Coins or cards? Royal Canadian Mint draws inspiration from New France
'It was widely available at the time so that they could actually keep the economy going'
What's old is new again.
Four coins have been released by the Royal Canadian Mint in the fashion of playing cards from the 17th century.
In the late 1600s, coins arriving from France were in short supply. As a result, playing cards were used as currency in New France, including at the Fortress of Louisbourg.
"It took months for these coins to come over and sometimes these coins would just never arrive at all," said Erica Maga, product manager with the Royal Canadian Mint.
Why use cards as currency?
Maga said the cards were a reasonable solution to shortages at the time.
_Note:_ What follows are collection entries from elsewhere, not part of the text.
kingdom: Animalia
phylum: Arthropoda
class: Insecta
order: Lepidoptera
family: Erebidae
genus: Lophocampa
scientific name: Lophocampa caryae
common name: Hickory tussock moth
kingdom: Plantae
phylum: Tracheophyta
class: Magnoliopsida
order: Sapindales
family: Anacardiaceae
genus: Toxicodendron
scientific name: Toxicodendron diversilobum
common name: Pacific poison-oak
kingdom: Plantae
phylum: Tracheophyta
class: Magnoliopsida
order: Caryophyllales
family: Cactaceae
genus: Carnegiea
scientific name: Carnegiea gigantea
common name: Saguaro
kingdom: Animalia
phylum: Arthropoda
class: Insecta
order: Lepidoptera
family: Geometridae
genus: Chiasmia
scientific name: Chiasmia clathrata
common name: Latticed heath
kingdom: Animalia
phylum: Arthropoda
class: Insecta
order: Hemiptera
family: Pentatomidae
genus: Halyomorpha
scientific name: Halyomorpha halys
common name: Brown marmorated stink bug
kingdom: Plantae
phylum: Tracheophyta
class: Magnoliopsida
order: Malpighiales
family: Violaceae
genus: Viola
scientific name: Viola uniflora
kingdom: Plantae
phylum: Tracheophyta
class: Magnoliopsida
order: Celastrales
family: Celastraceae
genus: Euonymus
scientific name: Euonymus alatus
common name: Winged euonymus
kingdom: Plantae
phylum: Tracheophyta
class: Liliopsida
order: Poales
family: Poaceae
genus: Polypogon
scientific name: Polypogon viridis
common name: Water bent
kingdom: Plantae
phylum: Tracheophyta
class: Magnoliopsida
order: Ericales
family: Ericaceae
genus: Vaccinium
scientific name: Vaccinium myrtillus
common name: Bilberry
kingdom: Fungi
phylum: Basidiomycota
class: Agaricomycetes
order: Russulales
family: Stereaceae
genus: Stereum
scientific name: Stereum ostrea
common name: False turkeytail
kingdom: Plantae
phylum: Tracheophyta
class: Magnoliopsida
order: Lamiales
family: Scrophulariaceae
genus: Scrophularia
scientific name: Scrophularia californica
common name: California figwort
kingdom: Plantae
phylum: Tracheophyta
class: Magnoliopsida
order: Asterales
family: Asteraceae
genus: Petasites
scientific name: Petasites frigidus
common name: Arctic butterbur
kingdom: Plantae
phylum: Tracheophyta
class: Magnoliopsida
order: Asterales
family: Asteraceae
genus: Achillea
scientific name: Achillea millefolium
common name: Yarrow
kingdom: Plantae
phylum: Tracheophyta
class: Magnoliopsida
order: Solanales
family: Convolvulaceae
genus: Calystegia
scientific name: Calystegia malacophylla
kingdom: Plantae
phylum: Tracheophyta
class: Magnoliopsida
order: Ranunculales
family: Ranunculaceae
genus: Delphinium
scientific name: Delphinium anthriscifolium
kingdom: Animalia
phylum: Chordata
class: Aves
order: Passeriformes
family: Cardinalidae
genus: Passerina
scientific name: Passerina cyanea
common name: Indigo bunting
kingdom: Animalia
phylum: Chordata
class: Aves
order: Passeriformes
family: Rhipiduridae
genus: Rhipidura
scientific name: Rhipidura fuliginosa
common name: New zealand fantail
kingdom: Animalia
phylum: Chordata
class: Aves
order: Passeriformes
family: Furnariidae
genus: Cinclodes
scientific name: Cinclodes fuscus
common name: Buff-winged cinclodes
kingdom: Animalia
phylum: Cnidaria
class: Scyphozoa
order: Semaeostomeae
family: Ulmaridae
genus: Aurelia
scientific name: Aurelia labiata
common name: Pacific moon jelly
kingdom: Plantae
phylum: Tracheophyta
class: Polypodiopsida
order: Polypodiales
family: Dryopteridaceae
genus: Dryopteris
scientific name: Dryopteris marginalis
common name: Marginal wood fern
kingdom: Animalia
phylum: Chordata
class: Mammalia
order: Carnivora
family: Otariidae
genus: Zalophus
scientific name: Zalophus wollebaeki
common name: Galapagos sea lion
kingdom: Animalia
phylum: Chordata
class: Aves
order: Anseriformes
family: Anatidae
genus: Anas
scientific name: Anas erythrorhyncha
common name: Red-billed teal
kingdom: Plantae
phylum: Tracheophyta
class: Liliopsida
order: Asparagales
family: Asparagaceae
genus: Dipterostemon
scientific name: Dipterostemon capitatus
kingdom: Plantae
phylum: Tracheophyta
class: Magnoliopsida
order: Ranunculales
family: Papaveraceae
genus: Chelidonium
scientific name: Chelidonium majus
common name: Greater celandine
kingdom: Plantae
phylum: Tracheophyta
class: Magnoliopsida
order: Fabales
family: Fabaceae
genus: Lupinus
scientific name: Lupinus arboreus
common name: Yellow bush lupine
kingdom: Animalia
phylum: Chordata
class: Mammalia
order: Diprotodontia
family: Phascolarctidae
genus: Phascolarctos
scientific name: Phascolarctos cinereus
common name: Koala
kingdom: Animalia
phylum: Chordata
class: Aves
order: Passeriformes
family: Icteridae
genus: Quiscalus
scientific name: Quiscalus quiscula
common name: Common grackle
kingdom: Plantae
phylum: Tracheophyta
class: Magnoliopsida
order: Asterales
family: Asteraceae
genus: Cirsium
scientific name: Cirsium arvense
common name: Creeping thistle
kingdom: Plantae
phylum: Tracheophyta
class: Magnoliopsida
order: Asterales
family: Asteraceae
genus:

"It was something they were able to easily identify," said Maga. "They could write on the back and they could inscribe some sort of a value to these pieces of playing cards.
"It was widely available at the time so that they could actually keep the economy going and make sure the soldiers would get paid while they waited for their actual coins to arrive."
The set features four kings, one from each suit.
Each coin piece contains 1.5 ounces of fine silver. The shape, however, isn't typical for a coin.
"What we've been able to do is take a round coin and make it rectangular and then we've added colour to them as well," said Maga. "So they're reminiscent of playing cards but they're actually metal coins."
She said the mint worked with a historian from the Fortress of Louisbourg, which was founded in 1713, to ensure authenticity.
"Part of our process of developing coins is we have to find an expert to vet these designs and the text and everything that we want to show on the coins and make sure we're being as factually accurate as possible," said Maga.
She said the mint has a group of customers and collectors who appreciate history-themed coins.
The mint released something similar about a decade ago. Those were a big hit and Maga expects the new box set to be popular as well.
"This is a really interesting story and a piece of Canadian history that is quite local," she said.